[Exercise]: Each line of the entries below that holds "меня" is needed, copied in full.

[Transcribed page contents]
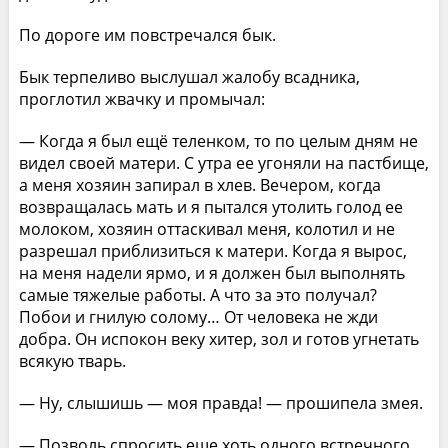
По дороге им повстречался бык.
Бык терпеливо выслушал жалобу всадника,
проглотил жвачку и промычал:
— Когда я был ещё теленком, то по целым дням не
видел своей матери. С утра ее угоняли на пастбище,
а меня хозяин запирал в хлев. Вечером, когда
возвращалась мать и я пытался утолить голод ее
молоком, хозяин оттаскивал меня, колотил и не
разрешал приблизиться к матери. Когда я вырос,
на меня надели ярмо, и я должен был выполнять
самые тяжелые работы. А что за это получал?
Побои и гнилую солому… От человека не жди
добра. Он испокон веку хитер, зол и готов угнетать
всякую тварь.
— Ну, слышишь — моя правда! — прошипела змея.
— Позволь спросить еще хоть одного встречного,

[Result below]:
а меня хозяин запирал в хлев. Вечером, когда
молоком, хозяин оттаскивал меня, колотил и не
на меня надели ярмо, и я должен был выполнять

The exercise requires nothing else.